━━━ Data to process

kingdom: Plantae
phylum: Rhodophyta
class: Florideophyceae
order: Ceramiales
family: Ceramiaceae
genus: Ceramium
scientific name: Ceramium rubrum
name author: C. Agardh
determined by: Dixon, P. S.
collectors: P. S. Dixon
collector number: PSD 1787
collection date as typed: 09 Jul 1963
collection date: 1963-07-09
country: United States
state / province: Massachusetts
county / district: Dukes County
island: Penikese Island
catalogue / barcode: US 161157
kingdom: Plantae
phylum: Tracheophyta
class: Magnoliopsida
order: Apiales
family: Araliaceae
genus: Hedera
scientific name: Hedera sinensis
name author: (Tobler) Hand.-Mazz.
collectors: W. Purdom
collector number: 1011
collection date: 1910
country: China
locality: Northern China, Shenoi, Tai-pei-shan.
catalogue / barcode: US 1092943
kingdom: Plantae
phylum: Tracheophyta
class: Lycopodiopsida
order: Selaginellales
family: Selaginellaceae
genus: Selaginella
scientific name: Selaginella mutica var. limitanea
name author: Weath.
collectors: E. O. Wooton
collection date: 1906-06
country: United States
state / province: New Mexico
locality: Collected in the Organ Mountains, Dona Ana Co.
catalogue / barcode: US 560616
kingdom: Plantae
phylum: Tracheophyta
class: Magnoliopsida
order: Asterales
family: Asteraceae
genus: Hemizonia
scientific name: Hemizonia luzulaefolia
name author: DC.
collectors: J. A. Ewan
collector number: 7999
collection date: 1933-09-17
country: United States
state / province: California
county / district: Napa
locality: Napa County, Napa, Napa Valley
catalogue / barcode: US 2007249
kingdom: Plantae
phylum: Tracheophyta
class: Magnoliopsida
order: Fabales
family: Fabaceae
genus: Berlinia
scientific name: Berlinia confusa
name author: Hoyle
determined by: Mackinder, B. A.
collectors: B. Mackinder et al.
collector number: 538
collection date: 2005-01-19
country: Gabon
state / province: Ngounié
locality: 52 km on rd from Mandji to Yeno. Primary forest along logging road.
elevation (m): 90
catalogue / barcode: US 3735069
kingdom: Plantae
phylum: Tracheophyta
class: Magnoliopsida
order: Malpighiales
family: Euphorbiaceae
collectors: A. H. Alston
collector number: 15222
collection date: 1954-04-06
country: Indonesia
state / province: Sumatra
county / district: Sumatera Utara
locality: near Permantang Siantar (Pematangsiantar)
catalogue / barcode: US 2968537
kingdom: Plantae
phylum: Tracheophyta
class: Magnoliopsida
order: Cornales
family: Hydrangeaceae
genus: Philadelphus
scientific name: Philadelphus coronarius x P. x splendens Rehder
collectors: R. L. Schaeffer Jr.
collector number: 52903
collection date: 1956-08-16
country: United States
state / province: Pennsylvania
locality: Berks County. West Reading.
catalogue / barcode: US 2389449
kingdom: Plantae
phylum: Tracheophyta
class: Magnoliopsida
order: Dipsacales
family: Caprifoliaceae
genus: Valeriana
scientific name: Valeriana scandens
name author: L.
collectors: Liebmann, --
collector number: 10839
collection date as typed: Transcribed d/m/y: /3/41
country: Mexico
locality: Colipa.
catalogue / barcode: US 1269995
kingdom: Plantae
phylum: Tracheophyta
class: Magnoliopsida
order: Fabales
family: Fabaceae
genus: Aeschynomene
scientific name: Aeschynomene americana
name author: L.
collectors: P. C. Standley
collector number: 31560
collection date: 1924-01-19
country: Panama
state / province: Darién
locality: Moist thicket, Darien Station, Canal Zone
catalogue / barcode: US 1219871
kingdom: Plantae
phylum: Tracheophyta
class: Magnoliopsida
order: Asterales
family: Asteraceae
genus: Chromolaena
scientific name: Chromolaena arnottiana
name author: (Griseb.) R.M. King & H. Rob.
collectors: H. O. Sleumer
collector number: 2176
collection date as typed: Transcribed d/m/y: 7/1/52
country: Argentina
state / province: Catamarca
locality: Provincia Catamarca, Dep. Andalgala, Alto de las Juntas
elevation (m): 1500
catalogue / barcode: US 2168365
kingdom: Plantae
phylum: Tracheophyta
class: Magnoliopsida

━━━━━━

- **Problem to solve**: Copy the data from the start through the line containing "collector number: 7999", both ends included.

- **Solved exercise**:
kingdom: Plantae
phylum: Rhodophyta
class: Florideophyceae
order: Ceramiales
family: Ceramiaceae
genus: Ceramium
scientific name: Ceramium rubrum
name author: C. Agardh
determined by: Dixon, P. S.
collectors: P. S. Dixon
collector number: PSD 1787
collection date as typed: 09 Jul 1963
collection date: 1963-07-09
country: United States
state / province: Massachusetts
county / district: Dukes County
island: Penikese Island
catalogue / barcode: US 161157
kingdom: Plantae
phylum: Tracheophyta
class: Magnoliopsida
order: Apiales
family: Araliaceae
genus: Hedera
scientific name: Hedera sinensis
name author: (Tobler) Hand.-Mazz.
collectors: W. Purdom
collector number: 1011
collection date: 1910
country: China
locality: Northern China, Shenoi, Tai-pei-shan.
catalogue / barcode: US 1092943
kingdom: Plantae
phylum: Tracheophyta
class: Lycopodiopsida
order: Selaginellales
family: Selaginellaceae
genus: Selaginella
scientific name: Selaginella mutica var. limitanea
name author: Weath.
collectors: E. O. Wooton
collection date: 1906-06
country: United States
state / province: New Mexico
locality: Collected in the Organ Mountains, Dona Ana Co.
catalogue / barcode: US 560616
kingdom: Plantae
phylum: Tracheophyta
class: Magnoliopsida
order: Asterales
family: Asteraceae
genus: Hemizonia
scientific name: Hemizonia luzulaefolia
name author: DC.
collectors: J. A. Ewan
collector number: 7999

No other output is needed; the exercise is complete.